**Ausgangstext:**
------------

Schreiner zur Reform der Agenda 2010 "Müntefering ist nicht die SPD"
Die SPD im Umfragetief, die Linkspartei im Höhenflug. Will Kurt Beck mit seinem Agenda- 2010-Vorstoß die Wähler der Linkspartei zurückholen? Über dieses Thema sprach tagesschau.de mit dem SPD-Linken Ottmar Schreiner.
Die SPD im Umfragetief, die Linkspartei im Höhenflug. Will Kurt Beck mit seinem Agenda- 2010-Vorstoß die Wähler der Linkspartei zurückholen? Über dieses Thema sprach tagesschau.de mit dem SPD-Linken Ottmar Schreiner.
tagesschau.de: Herr Schreiner, freuen Sie sich, dass Kurt Beck jetzt endlich auf Sie hört?

------------

[Gespeicherte Daten]
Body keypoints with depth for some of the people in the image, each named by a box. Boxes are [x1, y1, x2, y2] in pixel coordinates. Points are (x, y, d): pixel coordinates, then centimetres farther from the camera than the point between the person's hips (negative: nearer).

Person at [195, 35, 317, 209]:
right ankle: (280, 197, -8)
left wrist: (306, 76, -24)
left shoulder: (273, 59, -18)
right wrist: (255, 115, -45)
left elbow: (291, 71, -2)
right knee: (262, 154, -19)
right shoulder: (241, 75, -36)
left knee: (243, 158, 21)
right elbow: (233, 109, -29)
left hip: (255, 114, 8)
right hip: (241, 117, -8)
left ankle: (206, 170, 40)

------------

**Auftrag:** Setz das Interview mit Ottmar Schreiner zur Reform der Agenda 2010 fort, und zwar direkt im Anschluss an die letzte Frage.

**Deine Antwort:**
Ottmar Schreiner: Es geht dabei nicht um mich, sondern es geht darum, dass die Situation älterer Arbeitsloser verbessert wird. Das wäre der Fall, wenn sich Kurt Beck – wovon ich sicher ausgehe – mit seinem Vorschlag durchsetzt.
tagesschau.de: Was versucht Kurt Beck da gerade – will er die Wähler der Linkspartei zurückholen?
Schreiner: Ich glaube nicht, dass das mit Blick auf die Wähler der Linkspartei geschieht, sondern mit Blick auf die getroffenen Maßnahmen im Rahmen der Agenda 2010. Diese sollte ältere Arbeitslose wieder stärker in den Arbeitsmarkt bringen – und das ist nicht geschehen. So nimmt zum Beispiel die Zahl der 50 bis 65-Jährigen, die auf Hartz IV-Leistungen angewiesen sind, von Jahr zu Jahr zu. Insofern ist es logisch, dem Änderungsvorschlag von Beck zu folgen, weil durch den verkürzten Bezug des Arbeitslosengeldes I ältere Arbeitslose sehr rasch in die Armut abstürzen.
"Hartz IV war die Geburtsurkunde der Linkspartei"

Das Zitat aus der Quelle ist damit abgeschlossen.